Stray Cat Discovers 2000-Year-Old Roman Catacomb
A stray cat has helped two residents of Rome to discover a 2000-year-old catacomb piled with bones, reported the Guardian.
Mirko Curti and his friend Raymond Turnu found the ancient tomb in rock cliffs, while chasing a stray cat Tuesday night. The cat led them to the cliff located close to Curti's apartment building in Via di Pietralata, Rome.
"The cat managed to get into a grotto and we followed the sound of its miaowing," Curti told the Guardian.
They entered a small opening and found themselves in front of the tomb with hundreds of bones scattered around. Both Curti and Turnu were amazed to find a catacomb close to their house and said it was "the most incredible experience of their lives."

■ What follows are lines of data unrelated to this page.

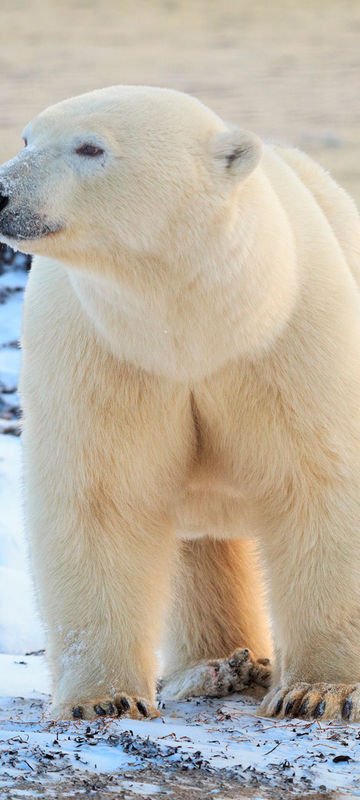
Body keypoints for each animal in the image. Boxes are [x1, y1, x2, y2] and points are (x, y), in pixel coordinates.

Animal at [0, 87, 360, 724]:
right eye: (26, 138)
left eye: (90, 147)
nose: (0, 191)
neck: (196, 326)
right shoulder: (105, 352)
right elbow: (101, 497)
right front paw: (104, 699)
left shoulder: (288, 340)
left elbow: (318, 482)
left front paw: (317, 691)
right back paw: (218, 667)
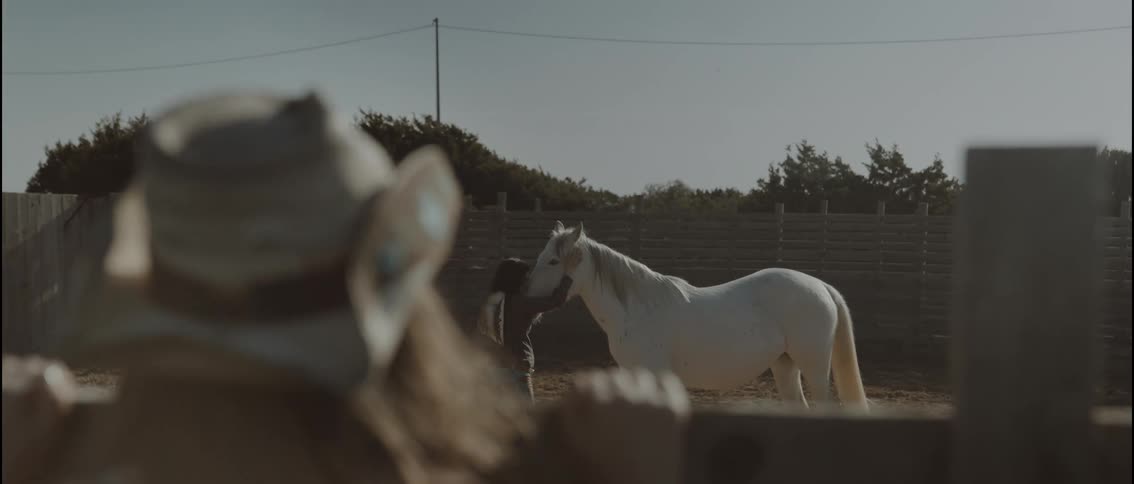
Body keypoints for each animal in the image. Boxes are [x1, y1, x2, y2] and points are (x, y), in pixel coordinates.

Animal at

Archaeologists who were called to assess the discovery estimated that the catacomb (chamber used as a burial place) likely dates back to years between the 1st century B.C. and the 2nd century A.D.
They conceived that the human bones could have dropped from a burial place higher up in the cliff. According to the researchers, heavy rains earlier in the week could have caused the rock that covers the entrance to the tomb to collapse.
Rome is one of the places to find some of the oldest catacombs in the world. More than 60 miles of catacombs run underneath the town and its outskirts, Adriano Morabito, president of the association Roma Sotterranea (Underground Rome), once told the National Geographic.
He told the website that there are more number of catacombs that are either scarcely explored or completely lost.
Researchers involved in the new discovery have closed the tomb for safety reasons. Head archaeologist Paola Filippini said they will survey the remains with anthropologists to find the precise date of the bones, a report in La Repubblica said.